Posts Tagged ‘Food Business Analysis’
Food Business Analysis
Profit food business could reach 100 percent. Certainly this is so tempting and many people who glanced at the culinary business. However, many people are confused about how to calculate business capital to start their own businesses.
Overview of business
1. Raw materials
In the manufacture of food, try to find a food that is easy to find in stores, traditional markets or malls. It is recommended to buy quality raw material, because it will produce delicious and nutritious food.
2. Equipment business
For small and medium scale enterprises, see the back of your kitchen, if any kitchen equipment that can be used. If it does not yet exist, it is advisable to purchase business equipment in small volumes at first.
3. Labor
In a small scale, it is better handled with the family food production. Because in addition to not pay for labor, materials and manufacture of quality food is more awake. Another case when the number of orders started to increase, there is no harm in hiring labor.
4. Packaging
How to package the food to be sold need to be prepared. Keep the packaging attractive to give more value in your product. Many consumers who buy food because the packaging is beautiful or unique. How simple, use plain cardboard sticker affixed to the business or brand name of your food. If the business is growing, you can improve the quality of produce cardboard packaging with different sizes under the brand name printed on cardboard.
5. Promotion and sales
Many ways in which to promote food as a banner or business card. Promotion of consumers through word of mouth is also effective, especially if you liked the quality of the food market. Another way is through a website promoting or selling online. As an initial step, you can join sale of food in the cafeteria or the nearest store.
6. Price fixing
The selling price depends on the segment that you shoot.
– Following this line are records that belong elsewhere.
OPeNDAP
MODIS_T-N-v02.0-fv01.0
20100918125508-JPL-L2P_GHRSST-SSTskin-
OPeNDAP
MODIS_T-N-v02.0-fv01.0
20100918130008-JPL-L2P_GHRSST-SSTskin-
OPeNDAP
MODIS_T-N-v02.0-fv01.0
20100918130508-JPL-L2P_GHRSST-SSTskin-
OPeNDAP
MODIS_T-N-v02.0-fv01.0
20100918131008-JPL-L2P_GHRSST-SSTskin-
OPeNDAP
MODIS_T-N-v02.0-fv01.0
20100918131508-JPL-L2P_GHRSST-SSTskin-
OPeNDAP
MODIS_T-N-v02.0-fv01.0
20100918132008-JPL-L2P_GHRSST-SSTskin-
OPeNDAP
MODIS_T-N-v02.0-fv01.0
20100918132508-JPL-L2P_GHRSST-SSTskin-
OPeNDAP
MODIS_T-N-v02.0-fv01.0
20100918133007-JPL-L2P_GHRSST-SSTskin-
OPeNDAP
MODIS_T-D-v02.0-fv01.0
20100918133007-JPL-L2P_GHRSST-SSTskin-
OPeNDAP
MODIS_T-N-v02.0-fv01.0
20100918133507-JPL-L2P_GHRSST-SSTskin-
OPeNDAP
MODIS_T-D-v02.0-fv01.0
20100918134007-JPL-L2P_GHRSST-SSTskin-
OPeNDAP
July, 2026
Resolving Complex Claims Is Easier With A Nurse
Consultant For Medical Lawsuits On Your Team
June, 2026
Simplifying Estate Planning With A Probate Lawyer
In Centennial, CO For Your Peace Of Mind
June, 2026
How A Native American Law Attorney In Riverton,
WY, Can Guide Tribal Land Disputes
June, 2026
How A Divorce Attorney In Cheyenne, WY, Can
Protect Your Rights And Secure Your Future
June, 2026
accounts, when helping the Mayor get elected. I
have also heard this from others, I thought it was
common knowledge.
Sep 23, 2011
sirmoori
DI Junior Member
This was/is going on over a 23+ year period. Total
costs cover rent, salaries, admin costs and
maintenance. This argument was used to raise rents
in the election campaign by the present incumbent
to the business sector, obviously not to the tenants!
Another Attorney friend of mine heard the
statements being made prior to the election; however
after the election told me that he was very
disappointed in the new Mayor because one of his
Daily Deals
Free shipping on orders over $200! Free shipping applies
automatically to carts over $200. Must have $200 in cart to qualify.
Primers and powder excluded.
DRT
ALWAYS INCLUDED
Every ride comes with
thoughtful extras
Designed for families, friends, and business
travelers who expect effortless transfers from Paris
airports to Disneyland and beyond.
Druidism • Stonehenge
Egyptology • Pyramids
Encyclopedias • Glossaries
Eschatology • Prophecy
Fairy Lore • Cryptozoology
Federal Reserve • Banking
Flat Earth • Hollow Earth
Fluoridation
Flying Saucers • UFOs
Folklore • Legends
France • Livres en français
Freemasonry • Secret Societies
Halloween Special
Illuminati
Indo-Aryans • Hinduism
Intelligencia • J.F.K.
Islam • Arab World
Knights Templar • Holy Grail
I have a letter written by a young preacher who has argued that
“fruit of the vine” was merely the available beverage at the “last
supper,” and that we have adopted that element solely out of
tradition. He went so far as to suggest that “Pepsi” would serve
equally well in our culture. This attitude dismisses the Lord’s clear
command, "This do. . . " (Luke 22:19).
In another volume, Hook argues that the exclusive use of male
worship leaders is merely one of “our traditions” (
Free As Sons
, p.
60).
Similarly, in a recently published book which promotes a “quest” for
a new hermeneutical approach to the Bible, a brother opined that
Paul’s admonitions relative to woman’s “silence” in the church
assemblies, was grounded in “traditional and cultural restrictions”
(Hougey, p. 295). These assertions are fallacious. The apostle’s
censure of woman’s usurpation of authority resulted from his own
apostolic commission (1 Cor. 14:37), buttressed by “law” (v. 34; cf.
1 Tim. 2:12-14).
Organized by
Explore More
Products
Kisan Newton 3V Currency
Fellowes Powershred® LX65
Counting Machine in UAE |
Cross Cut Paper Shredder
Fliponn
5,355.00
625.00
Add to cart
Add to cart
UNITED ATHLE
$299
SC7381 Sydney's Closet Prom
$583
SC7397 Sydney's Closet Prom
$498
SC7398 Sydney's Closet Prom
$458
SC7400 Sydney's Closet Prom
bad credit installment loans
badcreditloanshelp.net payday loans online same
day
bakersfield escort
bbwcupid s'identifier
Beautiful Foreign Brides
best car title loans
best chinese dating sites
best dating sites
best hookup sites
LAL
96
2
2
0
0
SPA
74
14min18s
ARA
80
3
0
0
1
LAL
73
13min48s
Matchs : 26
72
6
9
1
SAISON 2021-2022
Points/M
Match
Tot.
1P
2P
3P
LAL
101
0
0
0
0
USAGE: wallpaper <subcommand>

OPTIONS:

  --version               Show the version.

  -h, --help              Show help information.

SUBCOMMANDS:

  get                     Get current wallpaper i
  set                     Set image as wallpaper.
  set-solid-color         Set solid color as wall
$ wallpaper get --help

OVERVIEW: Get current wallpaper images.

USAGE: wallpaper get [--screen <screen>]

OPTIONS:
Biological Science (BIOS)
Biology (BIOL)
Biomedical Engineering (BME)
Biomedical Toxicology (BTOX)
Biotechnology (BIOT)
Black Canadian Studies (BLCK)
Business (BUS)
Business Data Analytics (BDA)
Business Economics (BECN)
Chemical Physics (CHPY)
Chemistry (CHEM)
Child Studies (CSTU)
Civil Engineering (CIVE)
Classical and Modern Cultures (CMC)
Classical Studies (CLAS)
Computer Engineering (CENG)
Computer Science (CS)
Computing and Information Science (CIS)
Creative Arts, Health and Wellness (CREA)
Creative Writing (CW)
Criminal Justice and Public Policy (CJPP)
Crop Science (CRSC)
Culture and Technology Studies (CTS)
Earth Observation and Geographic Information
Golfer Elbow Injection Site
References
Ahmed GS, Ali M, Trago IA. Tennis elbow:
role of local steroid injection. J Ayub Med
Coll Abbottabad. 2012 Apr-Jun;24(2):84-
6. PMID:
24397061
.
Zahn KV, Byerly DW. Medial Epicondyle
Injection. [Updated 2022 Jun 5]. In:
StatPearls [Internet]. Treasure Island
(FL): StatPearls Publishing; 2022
This is related to material prices and big profits you want. Usually the food between 50-100 percent profits.
Investment costs
Allocate the investment cost includes the purchase of goods that will be used to produce food, in the long term. For example, gas oven, gas tubes, mixers, pans, molds, scales, and others.
Operational costs
Operational costs are fixed costs added variables. The definition of fixed costs is the cost of depreciation of investment goods. For example, the oven is estimated in good condition up to next four years or 48 months. Thus, the value of depreciation per month is 1 / 48 times the price of the oven.
While the variable costs include the price of all materials or services needed for a month, such as flour, margarine, sugar, eggs, wage labor.